Port forwarding to avoid the need for certificate

Question

I need to setup locally a tool that connects to the EC2 instance through SSH to perform profiling on the remote machine. The problem is the following: EC2 requires to use of a PEM certificate to connect, but the tool does not support certificates.
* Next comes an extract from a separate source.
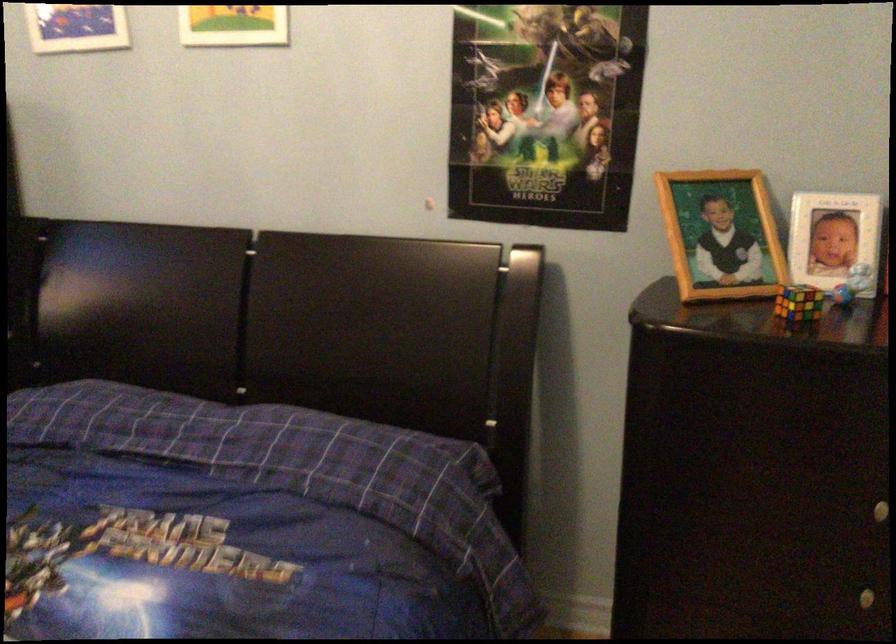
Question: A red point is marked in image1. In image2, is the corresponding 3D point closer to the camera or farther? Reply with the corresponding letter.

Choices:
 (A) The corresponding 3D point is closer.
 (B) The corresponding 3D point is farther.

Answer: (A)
Is there a way to do some port-forwarding so that the tool can connect to something like localhost:2222 without password (or at least without certificate) and then the traffic gets redirected to the EC2?

I don't know exactly what ports are used by the tool, but for sure it can tunnel all traffic through SSH.

If you need more info, the tool is the Nvidia Nsight Compute.

I tried sh -L 2222:localhost:22 -i mycertificate.pem <username_ec2>@<ip_ec2> but then ssh <username_ec2>@localhost:2222 returns ssh: Could not resolve hostname localhost:2222: nodename nor servname provided, or not known.

Answer 1

Fix your command to:

ssh -p 2222 <username_ec2>@localhost

but a certificate is still needed if you did the port forwarding like so:

ssh -L 2222:localhost:22 -i mycertificate.pem <username_ec2>@<ip_ec2>

I would try the following:

Run another ssh server which listens only on localhost, and doesn't require certificate on another port e.g 2222. See instructions

and then I would port forward to it like so:

ssh -L 2222:localhost:2222 -i mycertificate.pem <username_ec2>@<ip_ec2>

and ssh to it the same way:

ssh -p 2222 <username_ec2>@localhost

Answer 2

You can do this with a TCP reverse proxy. A reverse proxy is useful for other high level protocols as well, and can be shared and used by multiple servers/services as well. I make use of one personally as it helped me to consolidate my DMZ a bit. I've used HAProxy and NGINX for this sort of thing in the past. Since you're not using HTTP here you'll want to make sure the proxy is running in TCP mode for the specific frontend and backend that will be used for this connection. The proxy can forward traffic and apply or strip a certificate as you see fit.